Fortunately for natural history museums, most big animals start off pretty small, so there’s a way we can cheat the system. If we use baby animals in our collections we can avoid the problems caused by largeness, and still have the species represented. This week’s specimen of the week is…

**The fluid preserved infant manatee**

1) Manatees and their relatives dugongs are the world’s only herbivorous marine mammals. Because of this fact and their giant size (400-1500kg) they are sometimes called “sea cows”. There are three species of manatee – the West African, West Indian, and South American. Regular visitors to Specimen of the Week will not be surprised to learn we don’t know what species this specimen is. Detailed information in historic university zoology museums is notoriously poor, and data we now consider vital – such as specific identification and date and location of collection – was not a priority for our predecessors who probably just wanted to show their students what a typical manatee looked like.

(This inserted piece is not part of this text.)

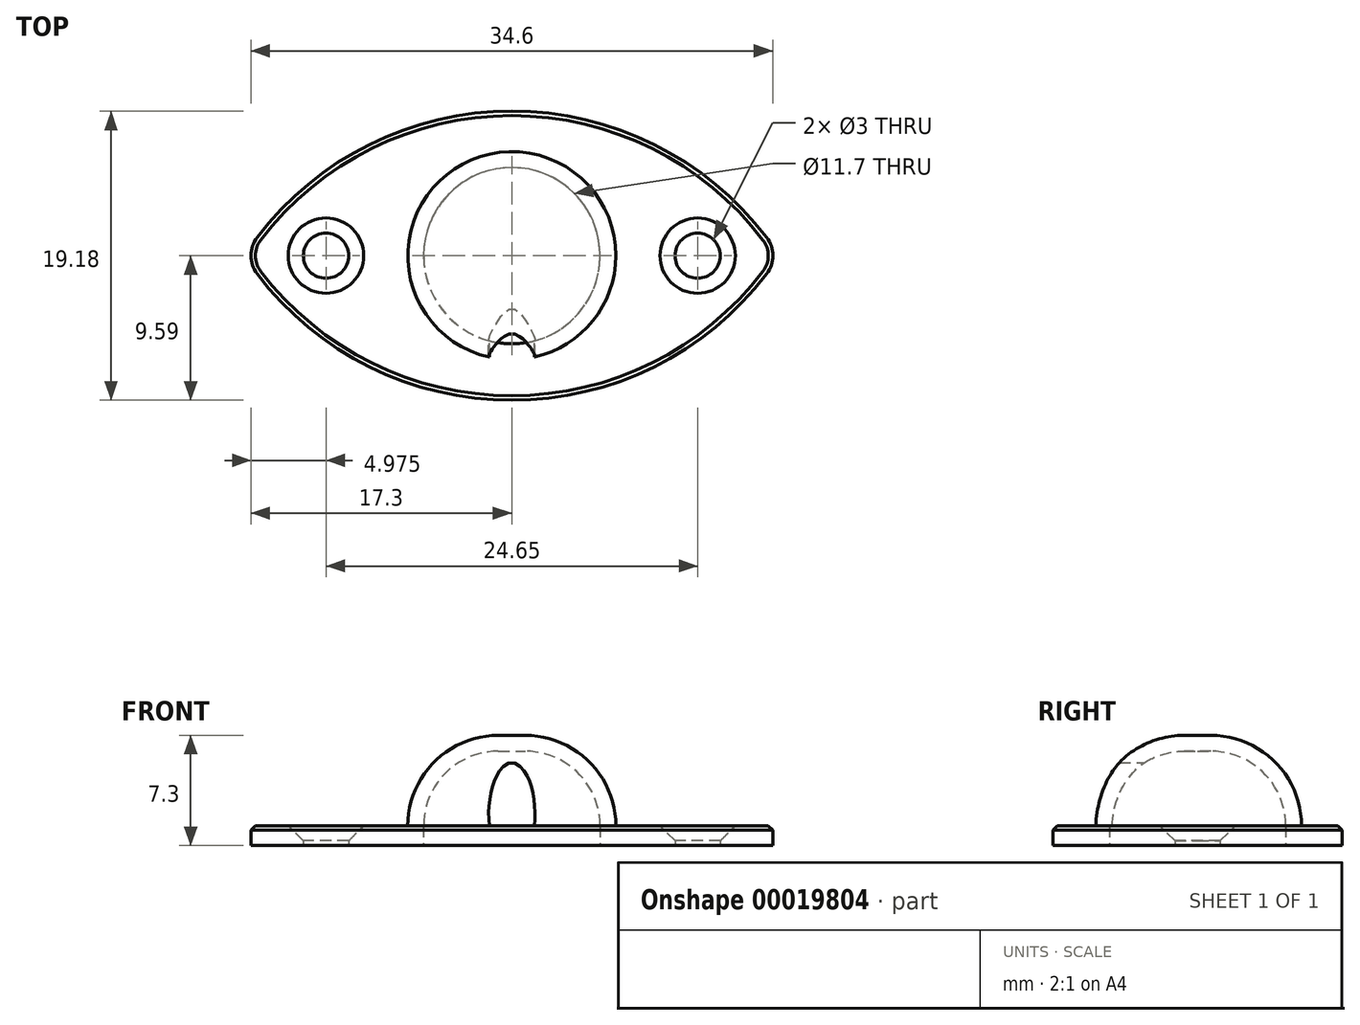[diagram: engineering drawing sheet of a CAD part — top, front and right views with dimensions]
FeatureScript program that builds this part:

Manatee foetus preserved in fluid in the Grant Museum. LDUCZ-Z798

Manatee foetus preserved in fluid
in the Grant Museum. LDUCZ-Z798

2) As suggested in the intro, preserving a 4.5m long manatee in fluid would practically be beyond the scope of a Perspex or glass jar. Museums which have that much space and systems to deal with that much volatile alcohol would need to store them in metal tanks, which make them rather hard to display. If you’ve visited the giant squid in the Natural History Museum’s tank room you’ll understand why that kind of thing is unusual. It is probably for this reason that we have an infant manatee specimen. It still has its umbilical cord which suggest it’s a foetus or newborn. Manatees gestate their young for 12-14 months.

3) All extant manatees and dugongs (the order Sirenia) live in the tropics where they graze on plants – mainly sea grasses – underwater. They will use their fins to dig up roots and have constantly growing molars to deal with the rough plant material which constantly grinds them down. Despite the “sea cow” moniker, they use hind gut fermentation like horses to digest their food – symbiotic bacteria live in their stomach and break down cellulose.

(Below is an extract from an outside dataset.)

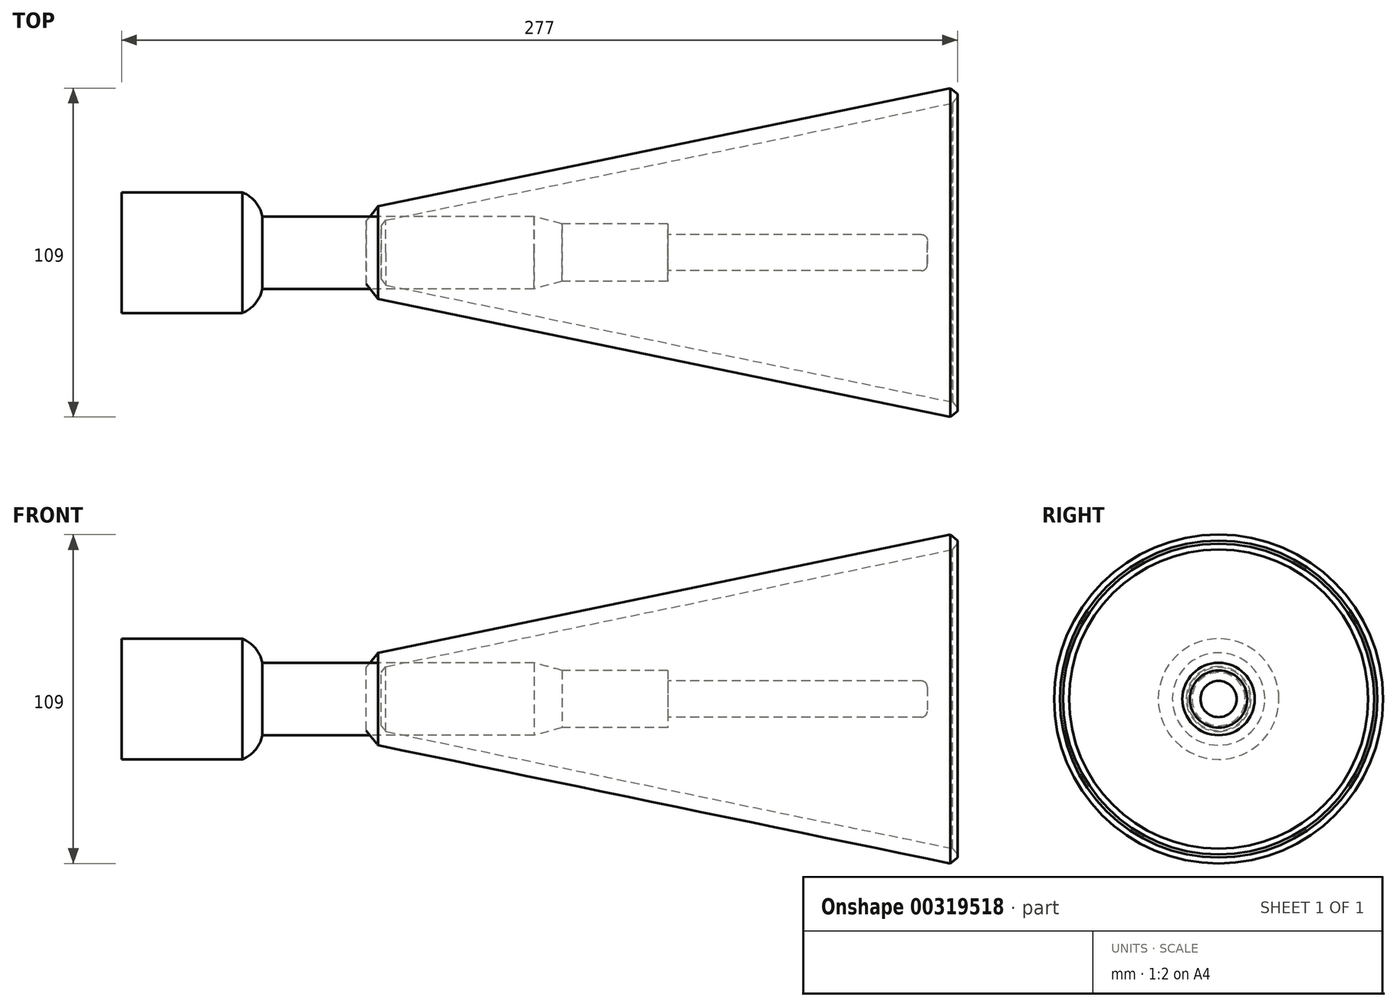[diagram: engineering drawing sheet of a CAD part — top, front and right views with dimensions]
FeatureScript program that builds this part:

4) Manatees and dugongs are not closely related to other marine mammals like seals and dolphins, though they did appear around the same time, around 40-50 million years ago. Their closest living relatives are elephants. Sirenians, like dolphins and whales, have what I consider to be the best evidence of evolution you are likely to see in a museum: They have a pelvis. That’s not so remarkable if you’re an average mammal, but manatees and dugongs don’t have legs – just one pair of front flippers which are modified arms. Their pelvises are splints of bone floating in soft tissue. Why would they have a pelvis, then, if they didn’t evolve from animals with legs?

West Indian manatee in the Gulf of Mexico.

West Indian manatee in the Gulf of Mexico. (C) Jack Ashby. All rights reserved.

5) All three species of manatee are considered Vulnerable on the IUCN Red List. They are threatened by basically every common threat that animals face – habitat degradation, pollution, hunting, changing temperatures and boat collision. This last one is particularly significant for the best known populations, and is also true for dugongs. As they are particularly large slow moving lumps that rest just below the surface, particularly in murky mangroves and estuaries, they are hard to spot at a distance and avoid. They also don’t move fast enough to get out of the way. It is very common to see dugongs and manatees with scars from propellors and hulls.

6) Bonus self-indulgent story: One of the most exciting wildlife watching experiences of my life was with manatees – I was on holiday on an island in the Gulf of Mexico, spending 90% of my free time watching manatees and dolphins in the mangroves which covered the side of the island which faced mainland Florida. In one of my brief spells on the white sand/blue sea side of the island, whilst playing Frisbee in the sea, I spotted 6 massive dark shapes moving through the water. After a brief panic that they were sharks, then dolphins, they surfaced and I could see they were manatees. They swum within 1m of me to take a close look (or maybe to play Frisbee). I could barely breath.

 Jack Ashby is the Manager of the Grant Museum of Zoology.